ATR inhibitor, VE-821, was assessed in 13 human myeloma cell lines (HMCLs) alone and in combination with DNA damaging agents, CX5461, a G quadruplex inhibitor, or melphalan, the « myeloma » alkylating drug. The HMCL cohort included 8 HMCLs, 5 TP53^Abn and 5 TP53^wt. Cell viability was assessed using Cell Titer Glo assay or using flow cytometry (loss of AnnexinV or CD138 staining in HMCLs or primary myeloma cells, respectively).

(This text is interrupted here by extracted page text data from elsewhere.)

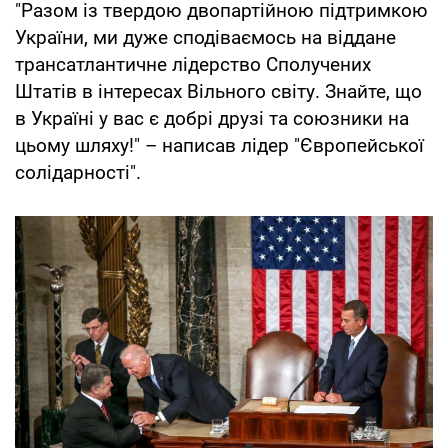
"Разом із твердою двопартійною підтримкою
України, ми дуже сподіваємось на віддане
трансатлантичне лідерство Сполучених
Штатів в інтересах Вільного світу. Знайте, що
в Україні у вас є добрі друзі та союзники на
цьому шляху!" – написав лідер "Європейської
солідарності".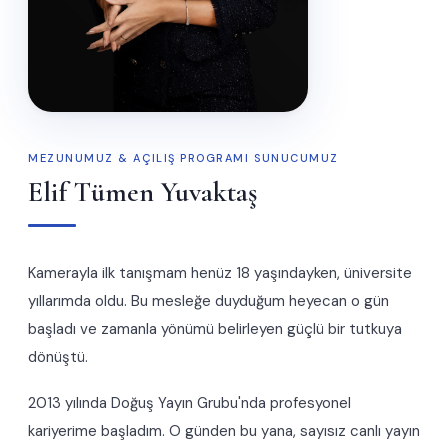
MEZUNUMUZ & AÇILIŞ PROGRAMI SUNUCUMUZ
Elif Tümen Yuvaktaş
Kamerayla ilk tanışmam henüz 18 yaşındayken, üniversite
yıllarımda oldu. Bu mesleğe duyduğum heyecan o gün
başladı ve zamanla yönümü belirleyen güçlü bir tutkuya
dönüştü.
2013 yılında Doğuş Yayın Grubu'nda profesyonel
kariyerime başladım. O günden bu yana, sayısız canlı yayın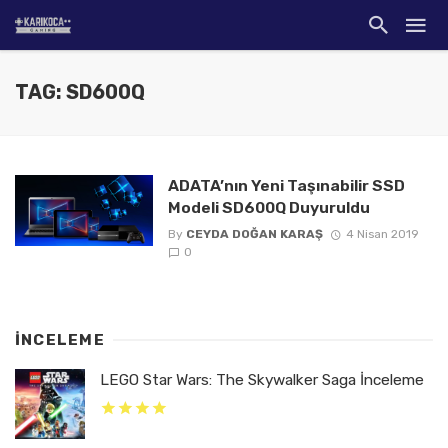
TAG: SD600Q
ADATA’nın Yeni Taşınabilir SSD
Modeli SD600Q Duyuruldu
By
CEYDA DOĞAN KARAŞ
4 Nisan 2019
0
İNCELEME
LEGO Star Wars: The Skywalker Saga İnceleme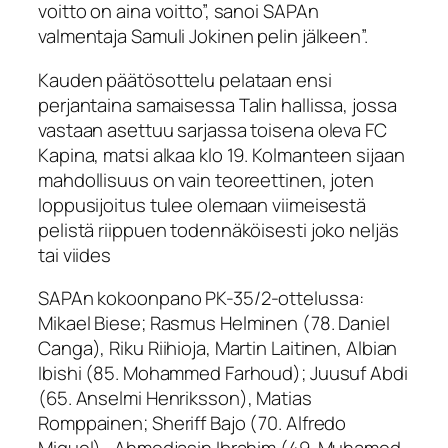
voitto on aina voitto”, sanoi SAPAn
valmentaja Samuli Jokinen pelin jälkeen”.
Kauden päätösottelu pelataan ensi
perjantaina samaisessa Talin hallissa, jossa
vastaan asettuu sarjassa toisena oleva FC
Kapina, matsi alkaa klo 19. Kolmanteen sijaan
mahdollisuus on vain teoreettinen, joten
loppusijoitus tulee olemaan viimeisestä
pelistä riippuen todennäköisesti joko neljäs
tai viides
SAPAn kokoonpano PK-35/2-ottelussa:
Mikael Biese; Rasmus Helminen (78. Daniel
Canga), Riku Riihioja, Martin Laitinen, Albian
Ibishi (85. Mohammed Farhoud); Juusuf Abdi
(65. Anselmi Henriksson), Matias
Romppainen; Sheriff Bajo (70. Alfredo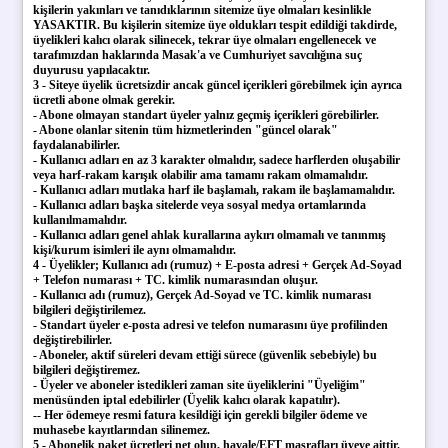
kişilerin yakınları ve tanıdıklarının sitemize üye olmaları kesinlikle
YASAKTIR. Bu kişilerin sitemize üye oldukları tespit edildiği takdirde,
üyelikleri kalıcı olarak silinecek, tekrar üye olmaları engellenecek ve
tarafımızdan haklarında Masak'a ve Cumhuriyet savcılığına suç
duyurusu yapılacaktır.
3 - Siteye üyelik ücretsizdir ancak güncel içerikleri görebilmek için ayrıca
ücretli abone olmak gerekir.
- Abone olmayan standart üyeler yalnız geçmiş içerikleri görebilirler.
- Abone olanlar sitenin tüm hizmetlerinden "güncel olarak"
faydalanabilirler.
- Kullanıcı adları en az 3 karakter olmalıdır, sadece harflerden oluşabilir
veya harf-rakam karışık olabilir ama tamamı rakam olmamalıdır.
- Kullanıcı adları mutlaka harf ile başlamalı, rakam ile başlamamalıdır.
- Kullanıcı adları başka sitelerde veya sosyal medya ortamlarında
kullanılmamalıdır.
- Kullanıcı adları genel ahlak kurallarına aykırı olmamalı ve tanınmış
kişi/kurum isimleri ile aynı olmamalıdır.
4 - Üyelikler; Kullanıcı adı (rumuz) + E-posta adresi + Gerçek Ad-Soyad
+ Telefon numarası + TC. kimlik numarasından oluşur.
- Kullanıcı adı (rumuz), Gerçek Ad-Soyad ve TC. kimlik numarası
bilgileri değiştirilemez.
- Standart üyeler e-posta adresi ve telefon numarasını üye profilinden
değiştirebilirler.
- Aboneler, aktif süreleri devam ettiği sürece (güvenlik sebebiyle) bu
bilgileri değiştiremez.
- Üyeler ve aboneler istedikleri zaman site üyeliklerini "Üyeliğim"
menüsünden iptal edebilirler (Üyelik kalıcı olarak kapatılır).
-- Her ödemeye resmi fatura kesildiği için gerekli bilgiler ödeme ve
muhasebe kayıtlarından silinemez.
5 - Abonelik paket ücretleri net olup, havale/EFT masrafları üyeye aittir.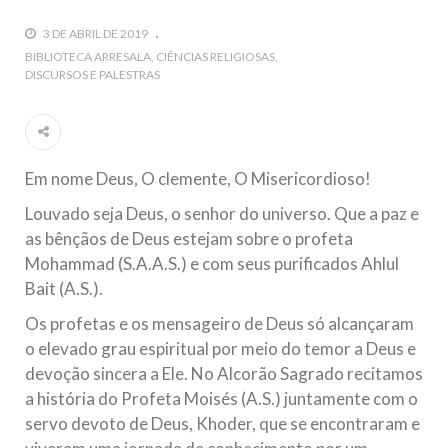
guerra cultural e religiosa de magnitude. Mais
3 DE ABRIL DE 2019
5 DE NOVEMBRO DE 2013
BIBLIOTECA ARRESALA
CIÊNCIAS RELIGIOSAS
DISCURSOS E PALESTRAS
Ano Novo Islâmico e Início de Muharam
Em nome de Deus, O Clemente, O Misericordioso! O Centro
Islâmico no Brasil parabeniza a nação islâmica pela chegada
no ano novo muçulmano de 1435 Hejrita. Desejamos a
todos os irmãos e irmãs um novo
Em nome Deus, O clemente, O Misericordioso!
10 DE NOVEMBRO DE 2013
Louvado seja Deus, o senhor do universo. Que a paz e
Falecimento do Imam Ali Ibn Al-Hussein
as bênçãos de Deus estejam sobre o profeta
(A.S.)
Mohammad (S.A.A.S.) e com seus purificados Ahlul
Em nome de Deus, o Clemente, o Misericordioso! Diante da
data em que relembramos o martírio do quarto Imam dos
Bait (A.S.).
muçulmanos, o Imam Ali Ibn Al-Hussein Ibn Ali Ibn Abi Táleb
(A.S.), conhecido por “Zein Al-Ábidin” (Formosura
Os profetas e os mensageiro de Deus só alcançaram
o elevado grau espiritual por meio do temor a Deus e
NOTÍCIAS
devoção sincera a Ele. No Alcorão Sagrado recitamos
a história do Profeta Moisés (A.S.) juntamente com o
3 DE JULHO DE 2014
servo devoto de Deus, Khoder, que se encontraram e
Centro Islâmico no Brasil recebe o ex-
ministro das Relações Exteriores da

In our cohort of 13 HMCLs and by contrast to previous results, CX5461 was more efficient in TP53^wt than in TP53^abn HMCLs (mean of death at 0.5mM was 43% versus 24%, p=0.04). Melphalan was also more potent in TP53^wt than in TP53^abn HMCLs (LD₅₀ values were 26 mM versus 10 mM, p=0.008). By contrast, ATR inhibitor VE-821 (2.5mM) was efficient in both types of HMCLs (mean of death in TP53^wt was 45% and 28% in TP53^abn HMCLs, p=0.6). Combination of CX5641 (0.5mM) with VE-821 (2.5mM) was more efficient than each drug alone and efficacy was not dependent on TP53 status (mean of death in TP53^wt was 69% versus 56% in TP53^abn HMCLs, p=0.6): interestingly, combo was efficient in all TP53^abn HMCLs, being either additive (n=5) or even synergistic (n=3). By contrast, combo was not efficient in all TP53^wt HMCLs (either additive or antagonist). Combination of melphalan (10 mM) with VE-821 (2.5mM) was also synergistic in TP53^abn HMCLs (mean of cell death was 9% with melphalan and 73% for combo, p<0.05). Preliminary results of combos in 6 consecutive primary samples with MM or plasma cell leukemia (3 TP53^wt and 3 TP53^abn) demonstrated efficacy. Indeed, in the 3 TP53^abn samples, both CX5641/VE-821 and melphalan/VE-821 combos displayed synergism or additivity: median of expected values versus observed values was 61% versus 74% for CX5641/VE-821, and 98% versus 89% for melphalan/VE-821, respectively. In the 3 TP53^wt samples, combos displayed additivity or antagonism: median of expected versus observed values was 15% versus 15% for CX5641/VE-821, and 100% versus 62% for melphalan/VE-821, respectively. In normal peripheral blood cells (n=2), both combos were not cytotoxic (mean values of cell death were 0% with CX5641/VE-821 and 3% with melphalan/VE-821).

To decipher the molecular pathway involved in cell response, we monitored cell cycle using BrdU/IP assay, replicative stress response using Chk1 phosphorylation and DNA double strand breaks using Comets assays in 3 TP53^abn HMCLs. At 24h, CX5641 induced an increase of cells in S (mean of increase 12%) and G2M phases (11%), while VE-821 didn't modify cell cycle. Combination of CX5641 with VE-821 induced a dramatic increase of cells in G2M (20%) (and in subG2 phase), and a decrease of cells in S phase (10%), indicating that cells blocked in S phase by CX5641 were released by VE-821.CX5641 induced Chk1 phosphorylation, which was inhibited by addition of VE-821, confirming the CX5641/ATR/Chk1 signaling. Finally, CX5641 and VE-821 induced comets, confirming irreversible DNA double strand breaks.

All these results show that inhibition of ATR after inducing DNA damage in TP53^abn myeloma cells efficiently induces cell death, while preserving normal cells.